(Pixel coordinate tracking data)
——
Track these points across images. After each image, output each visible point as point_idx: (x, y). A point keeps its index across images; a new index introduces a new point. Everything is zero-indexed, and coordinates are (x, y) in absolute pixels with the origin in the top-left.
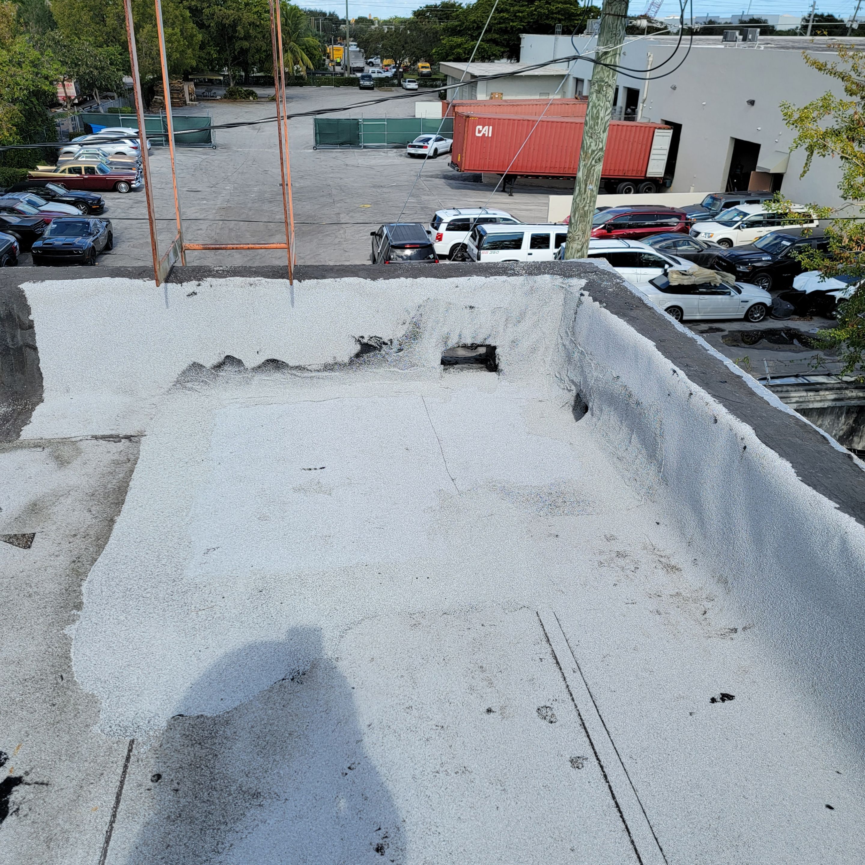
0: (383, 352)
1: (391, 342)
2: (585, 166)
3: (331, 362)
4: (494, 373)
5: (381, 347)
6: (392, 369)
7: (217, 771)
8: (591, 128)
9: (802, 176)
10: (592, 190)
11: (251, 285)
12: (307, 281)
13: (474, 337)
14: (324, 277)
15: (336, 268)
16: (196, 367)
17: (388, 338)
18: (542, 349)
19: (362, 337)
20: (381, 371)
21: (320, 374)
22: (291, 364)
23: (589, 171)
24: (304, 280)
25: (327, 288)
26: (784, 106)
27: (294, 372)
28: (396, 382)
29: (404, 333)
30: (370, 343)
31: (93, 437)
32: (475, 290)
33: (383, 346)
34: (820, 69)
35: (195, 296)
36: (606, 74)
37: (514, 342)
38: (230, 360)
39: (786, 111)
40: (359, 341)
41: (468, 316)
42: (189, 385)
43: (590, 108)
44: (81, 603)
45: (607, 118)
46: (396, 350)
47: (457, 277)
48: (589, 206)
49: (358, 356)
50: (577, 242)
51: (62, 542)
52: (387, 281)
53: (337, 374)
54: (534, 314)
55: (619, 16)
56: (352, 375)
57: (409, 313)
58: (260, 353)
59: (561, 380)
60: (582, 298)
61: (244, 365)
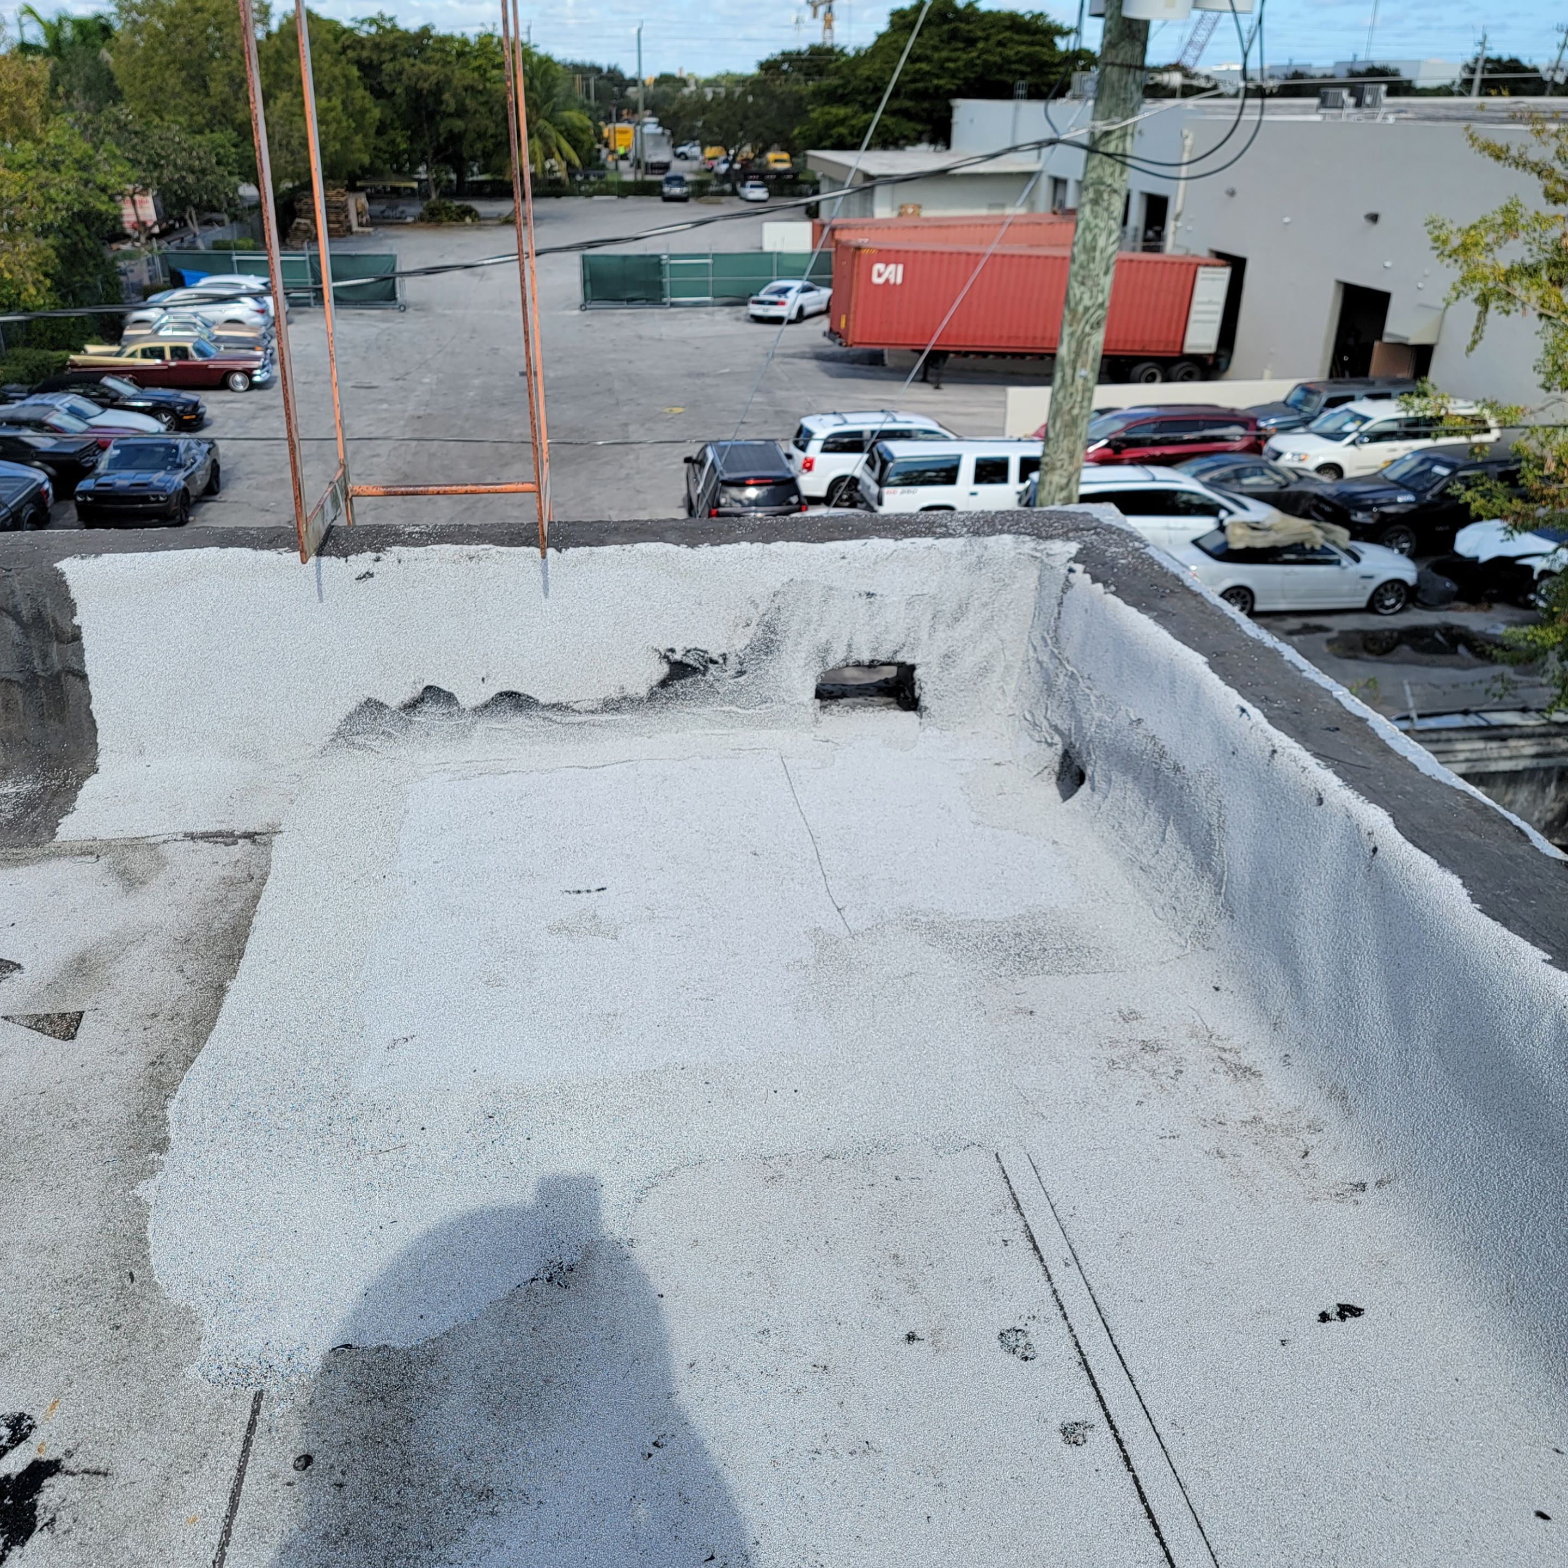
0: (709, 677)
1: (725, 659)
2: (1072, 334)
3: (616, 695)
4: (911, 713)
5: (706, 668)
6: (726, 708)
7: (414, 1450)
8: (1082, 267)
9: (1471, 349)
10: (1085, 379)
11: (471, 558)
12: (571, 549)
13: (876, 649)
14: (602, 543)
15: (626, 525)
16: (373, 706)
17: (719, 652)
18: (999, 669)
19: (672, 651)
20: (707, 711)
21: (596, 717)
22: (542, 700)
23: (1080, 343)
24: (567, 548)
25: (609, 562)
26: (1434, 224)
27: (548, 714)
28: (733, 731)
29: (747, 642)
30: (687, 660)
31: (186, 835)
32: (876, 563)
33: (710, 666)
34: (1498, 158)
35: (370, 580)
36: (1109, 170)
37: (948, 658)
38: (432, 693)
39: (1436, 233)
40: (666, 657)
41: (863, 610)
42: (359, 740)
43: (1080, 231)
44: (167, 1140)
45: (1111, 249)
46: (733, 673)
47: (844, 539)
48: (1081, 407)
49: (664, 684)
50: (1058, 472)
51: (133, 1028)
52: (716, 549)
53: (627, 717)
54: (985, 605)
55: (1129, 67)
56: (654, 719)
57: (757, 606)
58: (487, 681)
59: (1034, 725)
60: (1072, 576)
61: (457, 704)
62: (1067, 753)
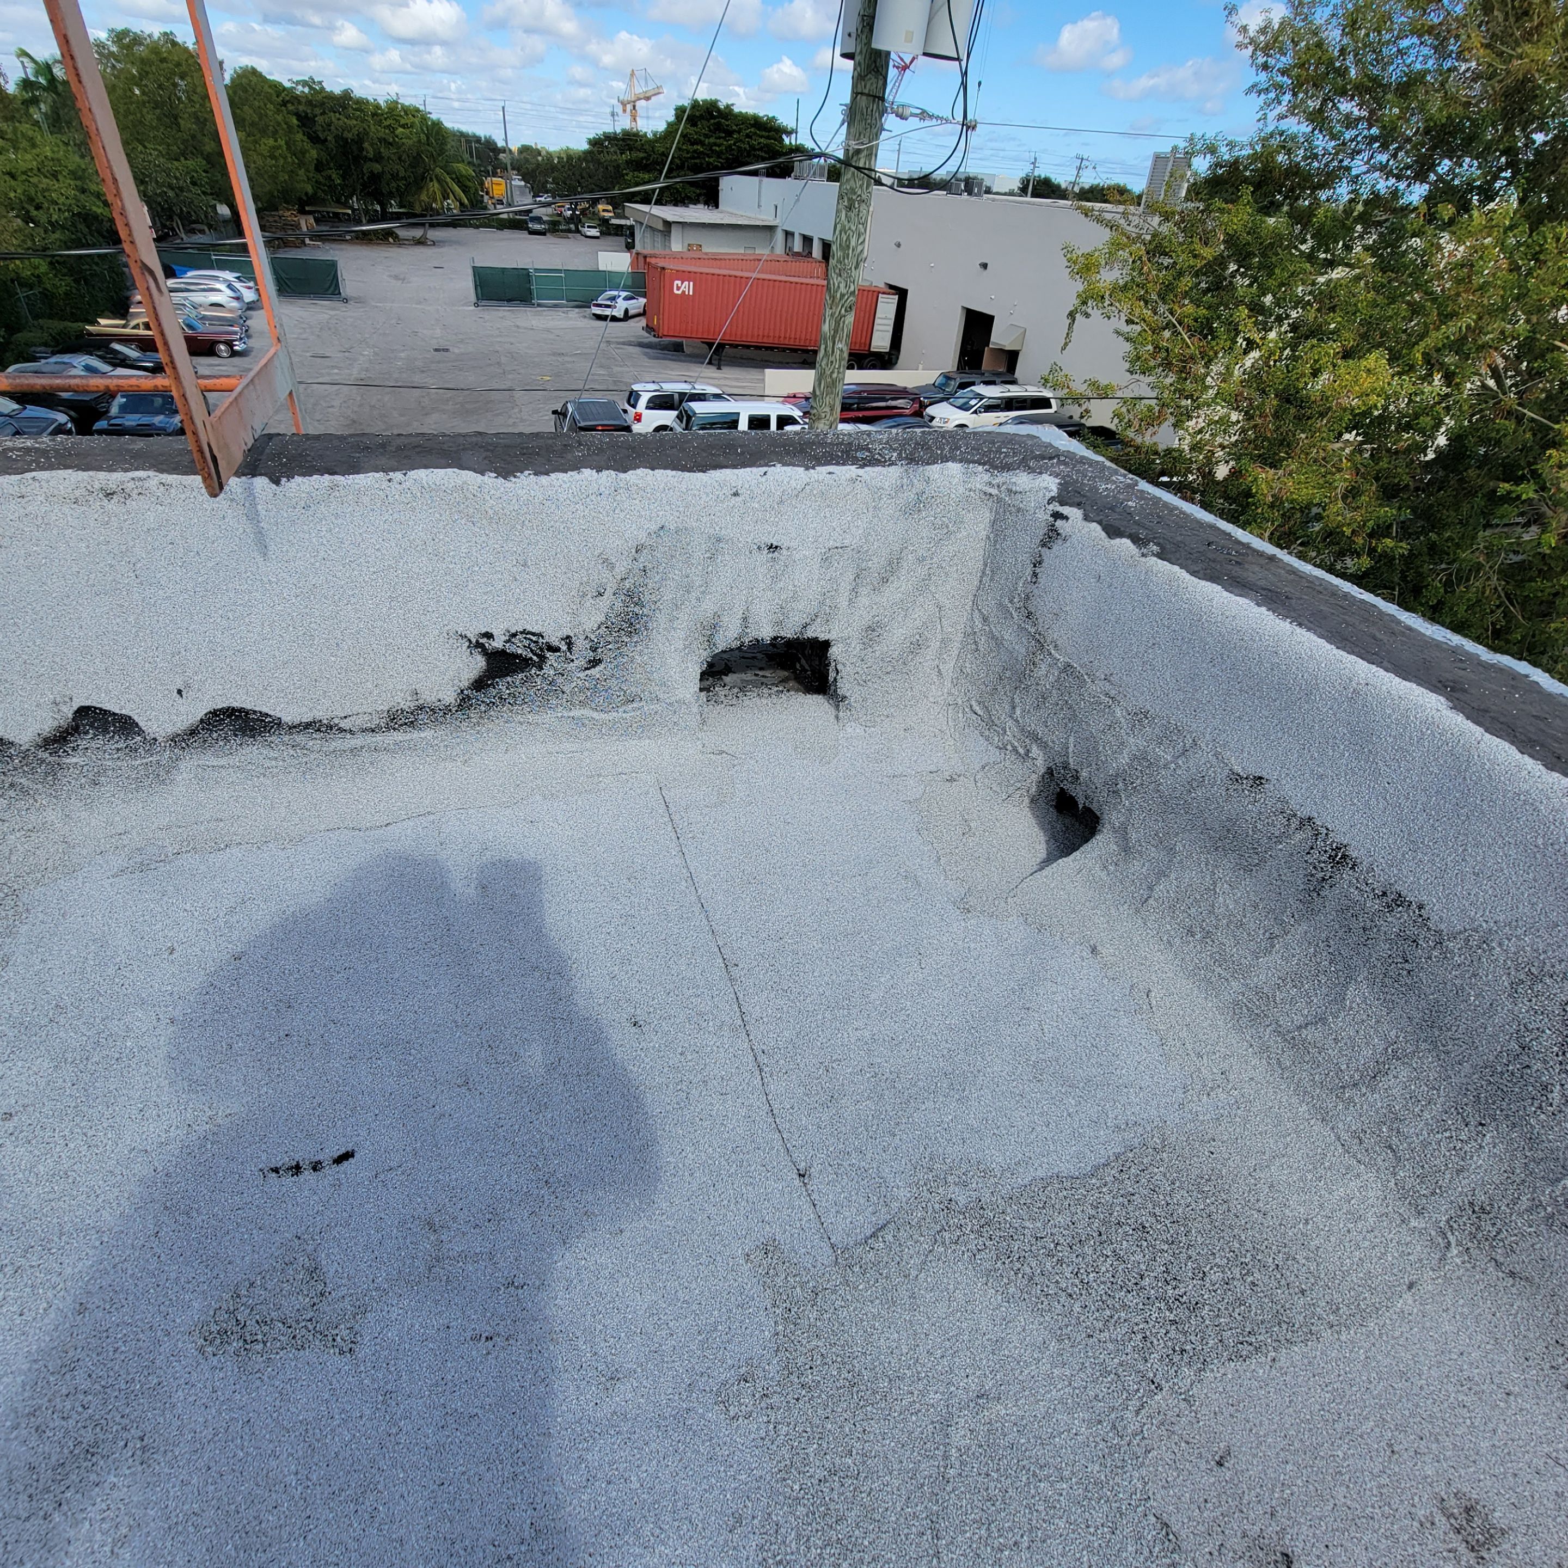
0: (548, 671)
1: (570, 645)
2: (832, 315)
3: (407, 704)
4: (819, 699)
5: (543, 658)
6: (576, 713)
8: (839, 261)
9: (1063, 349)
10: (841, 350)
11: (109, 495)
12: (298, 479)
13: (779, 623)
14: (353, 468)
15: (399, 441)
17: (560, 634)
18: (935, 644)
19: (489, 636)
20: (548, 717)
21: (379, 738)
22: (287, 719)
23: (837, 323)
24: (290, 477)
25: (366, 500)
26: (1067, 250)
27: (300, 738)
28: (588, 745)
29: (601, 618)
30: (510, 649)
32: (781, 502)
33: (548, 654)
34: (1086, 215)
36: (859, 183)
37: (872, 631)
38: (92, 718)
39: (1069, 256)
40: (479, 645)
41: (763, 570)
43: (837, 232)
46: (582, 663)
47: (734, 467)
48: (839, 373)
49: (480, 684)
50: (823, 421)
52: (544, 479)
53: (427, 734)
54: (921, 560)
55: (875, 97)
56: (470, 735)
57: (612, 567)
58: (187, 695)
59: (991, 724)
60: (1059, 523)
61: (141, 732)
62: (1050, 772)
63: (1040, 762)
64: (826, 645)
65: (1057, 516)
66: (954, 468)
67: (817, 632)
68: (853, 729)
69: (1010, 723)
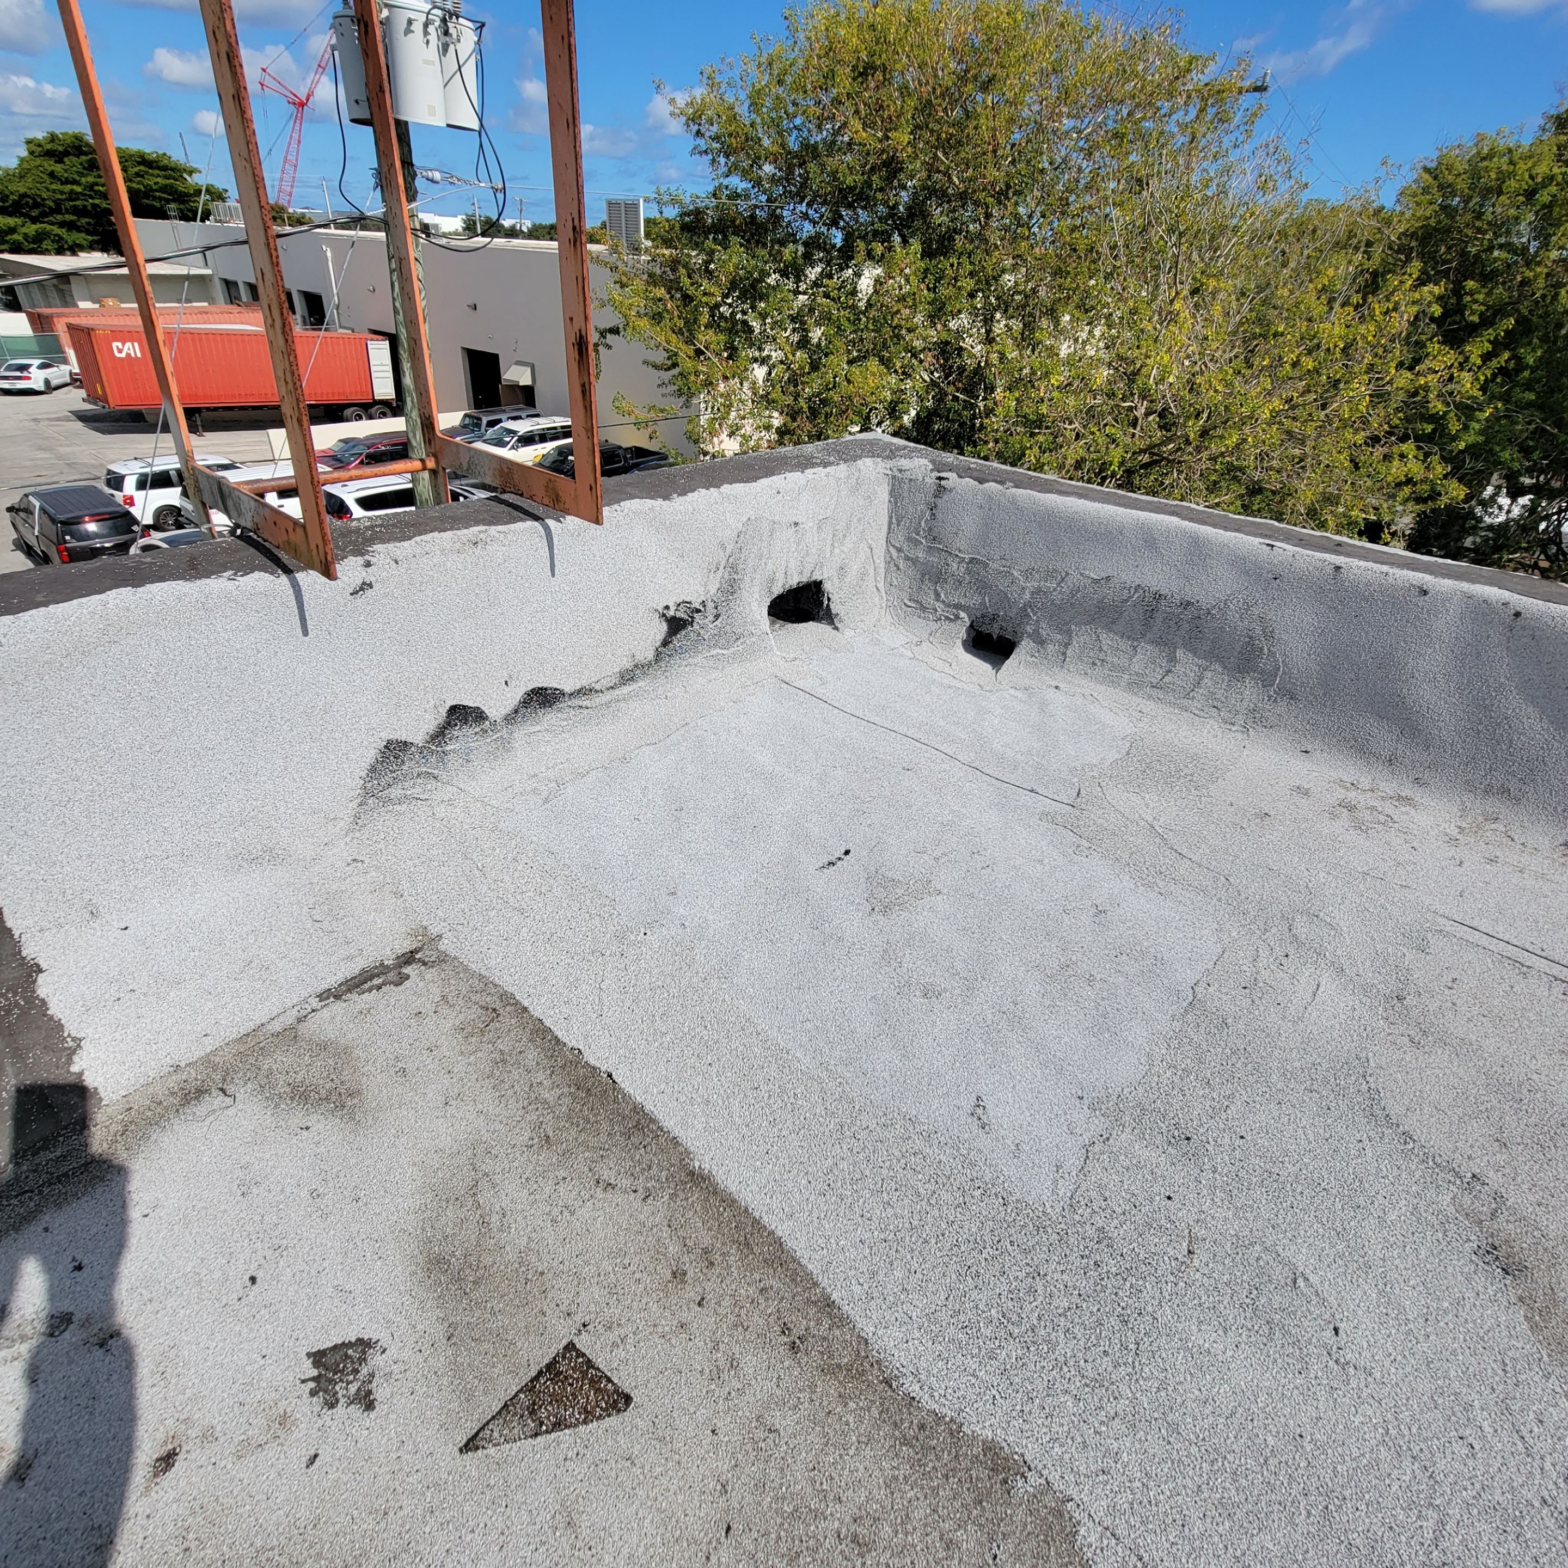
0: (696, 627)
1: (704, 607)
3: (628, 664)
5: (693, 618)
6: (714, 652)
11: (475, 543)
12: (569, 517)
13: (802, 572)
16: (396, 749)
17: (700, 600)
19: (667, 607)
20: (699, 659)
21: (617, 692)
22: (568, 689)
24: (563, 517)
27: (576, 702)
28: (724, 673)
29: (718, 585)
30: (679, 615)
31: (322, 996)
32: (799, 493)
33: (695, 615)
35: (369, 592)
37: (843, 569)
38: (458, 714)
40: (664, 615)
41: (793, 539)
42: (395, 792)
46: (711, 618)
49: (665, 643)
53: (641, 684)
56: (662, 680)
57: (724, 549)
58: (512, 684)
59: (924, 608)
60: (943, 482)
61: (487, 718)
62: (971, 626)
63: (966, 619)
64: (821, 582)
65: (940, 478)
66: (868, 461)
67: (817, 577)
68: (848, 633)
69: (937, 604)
——
■ **What to produce**: Please output exactly the lines between the one holding "13: (474, 337)" and the one holding "60: (582, 298)" in the records above, inclusive, and nothing more.

■ **Task response**:
13: (474, 337)
14: (324, 277)
15: (336, 268)
16: (196, 367)
17: (388, 338)
18: (542, 349)
19: (362, 337)
20: (381, 371)
21: (320, 374)
22: (291, 364)
23: (589, 171)
24: (304, 280)
25: (327, 288)
26: (784, 106)
27: (294, 372)
28: (396, 382)
29: (404, 333)
30: (370, 343)
31: (93, 437)
32: (475, 290)
33: (383, 346)
34: (820, 69)
35: (195, 296)
36: (606, 74)
37: (514, 342)
38: (230, 360)
39: (786, 111)
40: (359, 341)
41: (468, 316)
42: (189, 385)
43: (590, 108)
44: (81, 603)
45: (607, 118)
46: (396, 350)
47: (457, 277)
48: (589, 206)
49: (358, 356)
50: (577, 242)
51: (62, 542)
52: (387, 281)
53: (337, 374)
54: (534, 314)
55: (619, 16)
56: (352, 375)
57: (409, 313)
58: (260, 353)
59: (561, 380)
60: (582, 298)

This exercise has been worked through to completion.